Leere Lehrerstellen
Von Kristian Stemmler
In Baden-Württemberg hat eine Computerpanne dafür gesorgt, dass Hunderte Lehrerstellen 20 Jahre lang unbesetzt blieben, obwohl Geld für die Posten im Haushalt eingeplant war. Wie Kultus- und Finanzministerium am Mittwoch in einer gemeinsamen Erklärung mitteilten, sind mutmaßlich Programmierfehler im Personal- und Stellenprogramm der Kultusverwaltung im Jahr 2005 dafür verantwortlich, dass aktuell 1.440 Lehrerstellen nicht besetzt sind. Der Fehler sei über die Jahre unbemerkt geblieben und erst durch ein Update des Verwaltungsprogramms »Dipsy« aufgefallen.

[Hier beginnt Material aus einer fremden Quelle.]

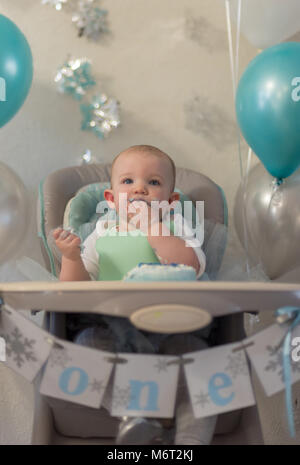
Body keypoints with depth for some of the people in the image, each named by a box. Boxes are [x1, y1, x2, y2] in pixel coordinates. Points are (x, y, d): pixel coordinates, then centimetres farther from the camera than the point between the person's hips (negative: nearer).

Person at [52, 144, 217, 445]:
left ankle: (192, 437, -17)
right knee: (87, 343, -26)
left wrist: (153, 227, -13)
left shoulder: (175, 227, 9)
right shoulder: (102, 234, 13)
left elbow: (192, 268, -14)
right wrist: (71, 257, -9)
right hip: (114, 328, 1)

Das Programm hatte vor 20 Jahren eine Vorgängersoftware ersetzt. Derzeit sei davon auszugehen, heißt es in der Mitteilung, dass »bereits bei der Datenübertragung 2005 ein Fehler passiert sein muss«. Weitere Faktoren wie etwa die Umstellung auf einen anderen Tarifvertrag hätten »mutmaßlich zu einem Anwachsen der fehlerhaften Ist-Zahlen« geführt. Nach Schätzung des Ministeriums kamen jedes Jahr 80 bis 100 Stellen dazu, die als belegt ausgewiesen wurden, obwohl sie tatsächlich frei blieben. Mit einem neuen Programm seien die freien Stellen jetzt erstmals komplett neu ermittelt worden.
Steuergeld sei durch die Panne nicht verloren gegangen, erklärte ein Sprecher des Kultusministeriums gegenüber dpa. Etwa 110 bis 120 Millionen Euro hätten die nicht besetzten Stellen im Jahr gekostet, diese Mittel seien aber schlicht nicht abgeflossen. Das sei angesichts eines milliardenschweren Haushalts nicht weiter aufgefallen, so der Sprecher.
Baden-Württembergs Kultusministerin Theresa Schopper (Bündnis 90/Die Grünen) erklärte am Donnerstag abend gegenüber dem SWR, es müsse »mit Volldampf« aufgearbeitet werden, warum die IT-Panne so lange unbemerkt habe bleiben können. Die unbesetzten Stellen sollen jetzt so schnell wie möglich gefüllt werden. Gestärkt werden sollen vor allem die sonderpädagogischen Bildungs- und Beratungszentren. Die Landtagsfraktionen SPD und FDP haben laut eigenen Angaben für die kommende Woche eine Sondersitzung des Bildungsausschusses beantragt. FDP-Fraktionschef Hans-Ulrich Rülke erklärte ebenfalls am Donnerstag, die Einsetzung eines Untersuchungsausschusses sei nicht auszuschließen.
Gerhard Brand, Vorsitzender des Verbands Bildung und Erziehung, erklärte schon am Mittwoch, dass die Gewerkschaft seit über 20 Jahren auf den Mangel an Lehrkräften hinweise. Es sei »bitter für die Kolleginnen und Kollegen, nun zu erfahren, dass unzählige Überstunden und Krankheitsvertretungen hätten vermieden werden können, wenn das Land seine Aufgaben sorgfältig ausgeführt hätte«.